Jürgen schweißt die Tage die Hinterbauten mit dem neuen Yoke, denke das wird schon eher in die Richtung von dem da oben gehen. Bin gespannt, wie es in Alu aussehen wird!


----------



## xTr3Me (25. September 2014)

Das  Transition hat auch eine richtig gute Geo. Finde es sehr interessant wie immer mehr Hersteller die Bikes konsequent auf kürzere Vorbauten und Variostützen auslegen. Das hat jetzt aber auch lange genug gedauert..


----------



## ONE78 (25. September 2014)

Wie sieht denn das neue yoke aus?


----------



## nuts (25. September 2014)

ONE78 schrieb:


> Wie sieht denn das neue yoke aus?



morgen gibt's Bilder


----------



## nuts (26. September 2014)

Einzelstück: Funktionsmuster mit Y-Hinterbau, einfach weil's geht:









Dieser Rahmen hat noch das alte Yoke. Die anderen drei Funktionsmuster kriegen das neue, deutlich kleinere Yoke und weniger asymmetrische Kettenstreben.


----------



## Pilatus (26. September 2014)

der Hinterbau und besonders das Yoke erinnert mich an das Richi Thorhammer...


----------



## xTr3Me (26. September 2014)

Also da gefällt mir sogar das alte Y-Blech wesentlich besser


----------



## SebT-Rex (26. September 2014)

Lt.AnimalMother schrieb:


> Ich denke mal eher dass der Herr PM neugierig war wie die e-Dämpfer funktionieren und von Magura ein paar Muster geordert hat. Ich finde die Dinger auch durchaus interessant. Aber ich probier Dinge ja auch lieber erstmal aus bevor ich sage "so'n Mist braucht kein Mensch"

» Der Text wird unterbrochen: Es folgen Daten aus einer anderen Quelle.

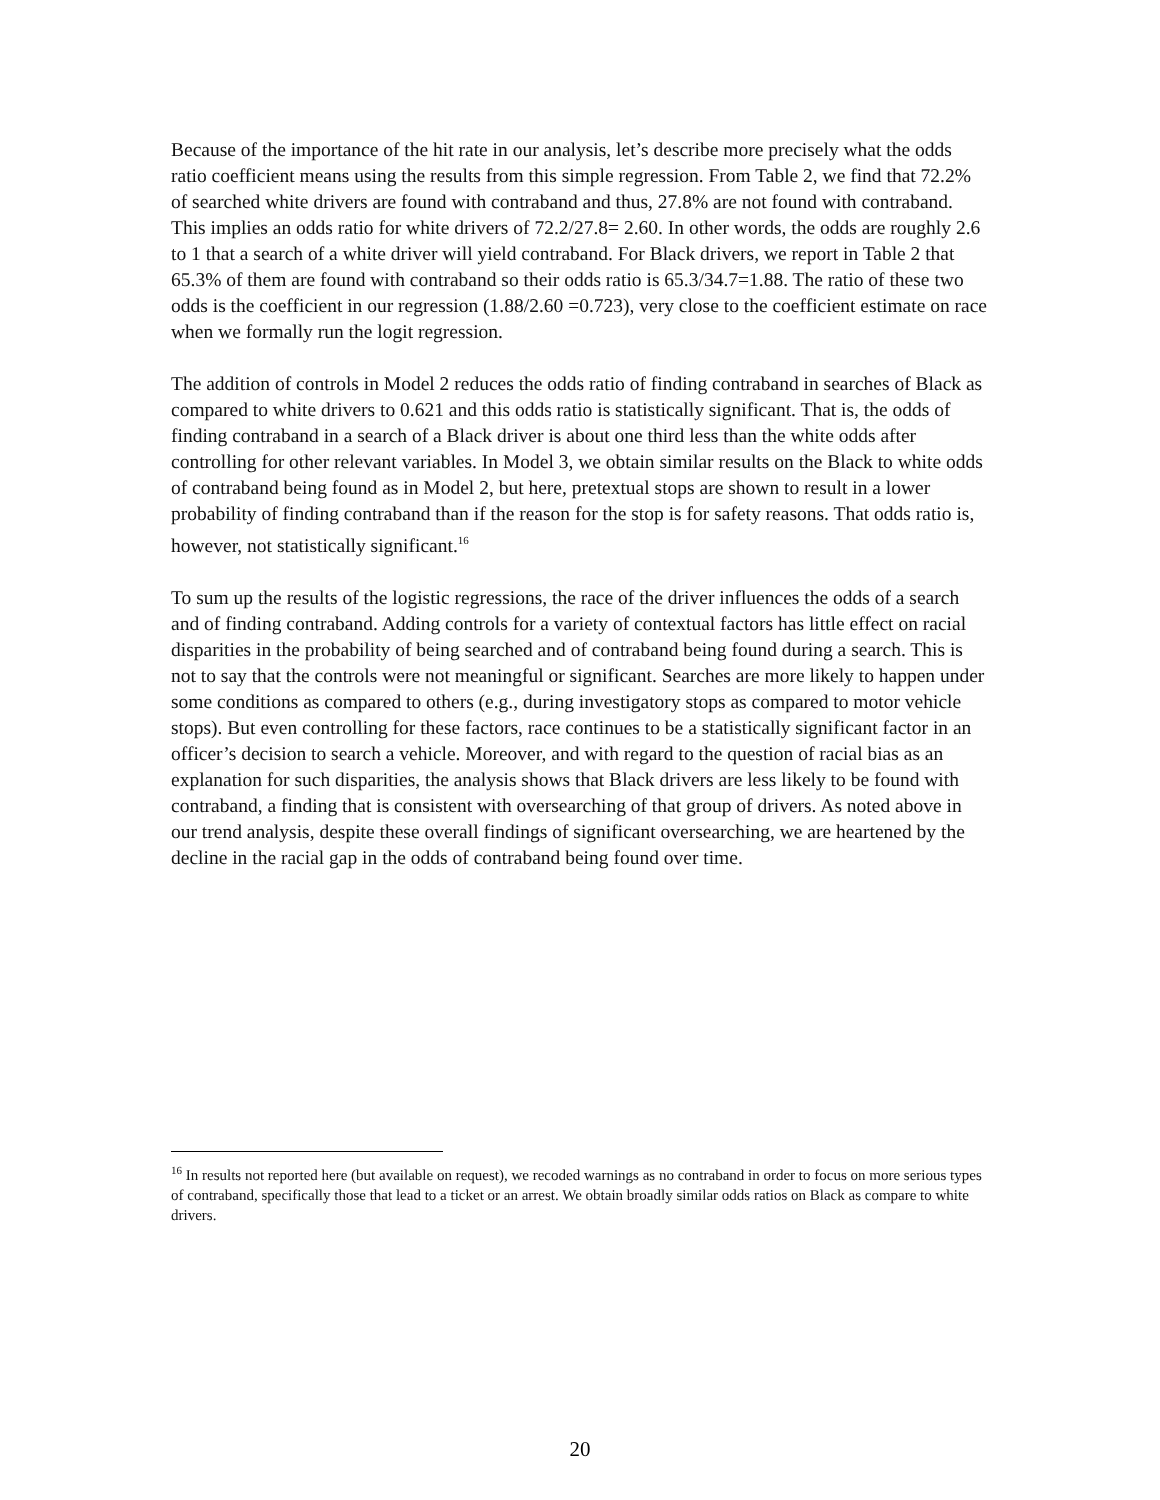Because of the importance of the hit rate in our analysis, let’s describe more precisely what the odds ratio coefficient means using the results from this simple regression. From Table 2, we find that 72.2% of searched white drivers are found with contraband and thus, 27.8% are not found with contraband. This implies an odds ratio for white drivers of 72.2/27.8= 2.60. In other words, the odds are roughly 2.6 to 1 that a search of a white driver will yield contraband. For Black drivers, we report in Table 2 that 65.3% of them are found with contraband so their odds ratio is 65.3/34.7=1.88. The ratio of these two odds is the coefficient in our regression (1.88/2.60 =0.723), very close to the coefficient estimate on race when we formally run the logit regression.
The addition of controls in Model 2 reduces the odds ratio of finding contraband in searches of Black as compared to white drivers to 0.621 and this odds ratio is statistically significant. That is, the odds of finding contraband in a search of a Black driver is about one third less than the white odds after controlling for other relevant variables. In Model 3, we obtain similar results on the Black to white odds of contraband being found as in Model 2, but here, pretextual stops are shown to result in a lower probability of finding contraband than if the reason for the stop is for safety reasons. That odds ratio is, however, not statistically significant.<sup>16</sup>
To sum up the results of the logistic regressions, the race of the driver influences the odds of a search and of finding contraband. Adding controls for a variety of contextual factors has little effect on racial disparities in the probability of being searched and of contraband being found during a search. This is not to say that the controls were not meaningful or significant. Searches are more likely to happen under some conditions as compared to others (e.g., during investigatory stops as compared to motor vehicle stops). But even controlling for these factors, race continues to be a statistically significant factor in an officer’s decision to search a vehicle. Moreover, and with regard to the question of racial bias as an explanation for such disparities, the analysis shows that Black drivers are less likely to be found with contraband, a finding that is consistent with oversearching of that group of drivers. As noted above in our trend analysis, despite these overall findings of significant oversearching, we are heartened by the decline in the racial gap in the odds of contraband being found over time.
<sup>16</sup> In results not reported here (but available on request), we recoded warnings as no contraband in order to focus on more serious types of contraband, specifically those that lead to a ticket or an arrest. We obtain broadly similar odds ratios on Black as compare to white drivers.
20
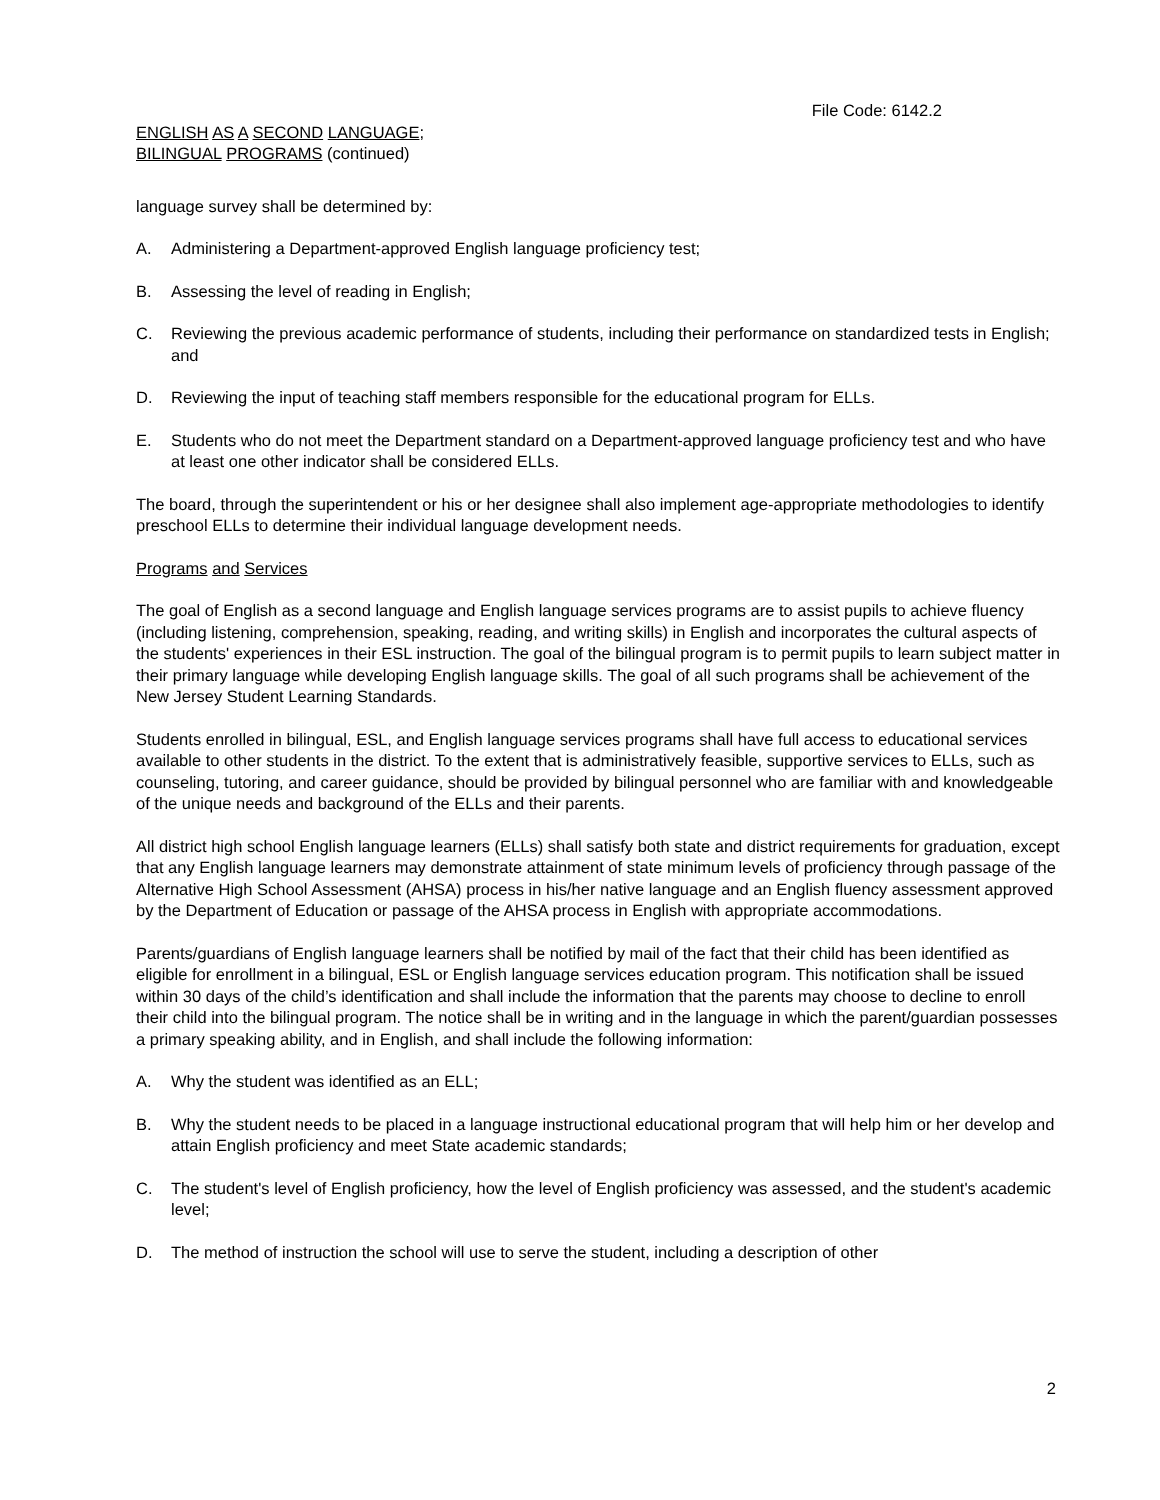File Code: 6142.2
ENGLISH AS A SECOND LANGUAGE;
BILINGUAL PROGRAMS (continued)
language survey shall be determined by:
A. Administering a Department-approved English language proficiency test;
B. Assessing the level of reading in English;
C. Reviewing the previous academic performance of students, including their performance on standardized tests in English; and
D. Reviewing the input of teaching staff members responsible for the educational program for ELLs.
E. Students who do not meet the Department standard on a Department-approved language proficiency test and who have at least one other indicator shall be considered ELLs.
The board, through the superintendent or his or her designee shall also implement age-appropriate methodologies to identify preschool ELLs to determine their individual language development needs.
Programs and Services
The goal of English as a second language and English language services programs are to assist pupils to achieve fluency (including listening, comprehension, speaking, reading, and writing skills) in English and incorporates the cultural aspects of the students' experiences in their ESL instruction. The goal of the bilingual program is to permit pupils to learn subject matter in their primary language while developing English language skills. The goal of all such programs shall be achievement of the New Jersey Student Learning Standards.
Students enrolled in bilingual, ESL, and English language services programs shall have full access to educational services available to other students in the district. To the extent that is administratively feasible, supportive services to ELLs, such as counseling, tutoring, and career guidance, should be provided by bilingual personnel who are familiar with and knowledgeable of the unique needs and background of the ELLs and their parents.
All district high school English language learners (ELLs) shall satisfy both state and district requirements for graduation, except that any English language learners may demonstrate attainment of state minimum levels of proficiency through passage of the Alternative High School Assessment (AHSA) process in his/her native language and an English fluency assessment approved by the Department of Education or passage of the AHSA process in English with appropriate accommodations.
Parents/guardians of English language learners shall be notified by mail of the fact that their child has been identified as eligible for enrollment in a bilingual, ESL or English language services education program. This notification shall be issued within 30 days of the child’s identification and shall include the information that the parents may choose to decline to enroll their child into the bilingual program. The notice shall be in writing and in the language in which the parent/guardian possesses a primary speaking ability, and in English, and shall include the following information:
A. Why the student was identified as an ELL;
B. Why the student needs to be placed in a language instructional educational program that will help him or her develop and attain English proficiency and meet State academic standards;
C. The student's level of English proficiency, how the level of English proficiency was assessed, and the student's academic level;
D. The method of instruction the school will use to serve the student, including a description of other
2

 Exakt das ist der einzige und wahre Grund: Es ist mein Beruf neugierig zu sein und Sachen zu probieren die evtl unpopulär sind und es evtl auch bleiben. Aber ohne es getestet zu haben, steht mir keine Meinung zu. Marzocchi war lange zeit alles andere als populär, trotzdem habe ich sie jedes Jahr aufs neue getestet und ,wenn sie entsprechend gut waren, auch spezifiziert. Eine Formula Gabel hatte ich als einer der ersten in der Hand und fand sie gut, obwohl jeder der Meinung war, die könne nicht funktionieren. Kaum ein Jahr später ist das Ding populär und wird gern als Geheimtipp gehandelt.....
Ähnlich bei der eLect Geschichte: Wer ernsthaft der Meinung ist, Elektrik bzw Mechatronik hätte nichts am Rad verloren, hat einen zu hohen Tellerrand. Habt ihr mal versucht in den Kasseler Bergen an einem 2Tonnen Audi mit MagneticRide Fahrwerk dran zu bleiben? -> mit Standard (Sport)Fahrwerk zum scheitern verurteilt. Die Zeiten von Elektronik werden kommen und da ist es meine Aufgabe, den Zeitpunkt für den Einstieg nicht zu verpassen. Noch ist es nicht so weit, von den Regel- und Reaktionszeiten sind alle Systeme am Markt zu langsam, aber das wird sich ändern und dann wäre ich gern dabei! Denn das diese Systeme was können, ist jetzt schon absehbar und erlebbar!


----------



## xTr3Me (26. September 2014)

Klingt logisch, wie einem Sportwagen ein zwei Tonnen schwerer Autobahnbrummer in den Bergen davon fährt verstehe ich aber nicht


----------



## MTB-News.de




----------



## SebT-Rex (26. September 2014)

versuchs mal, selbst wenn du ihn knackst, hat der Audi Pilot einen ganz anderen Stressfaktor....


----------



## xTr3Me (26. September 2014)

Sehe in den Bergen ein leichteres Fahrzeug aus Gewichtsgründen immer im Vorteil, aber ich bin auch noch nie einen Audi gefahren  ... vielleicht werde ich das bald täglich tun...


----------



## SebT-Rex (26. September 2014)

Du weißt aber das die Kasseler Berge ein Autobahnabschnitt ist, oder? Die Geschichte spielt sich bei deutlich über 200 ab, auf einer Passtraße gebe ich dir natürlich recht. Ist auch eigentlich egal, es geht um die Potentiale von Elektrik im Fahrwerk und da ist MagneticRide einfach ein Beispiel, was bewirkt werden kann. Ist so im Fahrrad nicht umzusetzen, aber der gedanke gefällt mir persönlich schon...
Mal ein Link: http://de.wikipedia.org/wiki/Magnetorheologische_Stoßdämpfer


----------



## foreigner (26. September 2014)

supurb-bicycles schrieb:


> Habt ihr mal versucht in den Kasseler Bergen an einem 2Tonnen Audi mit MagneticRide Fahrwerk dran zu bleiben? -> mit Standard (Sport)Fahrwerk zum scheitern verurteilt.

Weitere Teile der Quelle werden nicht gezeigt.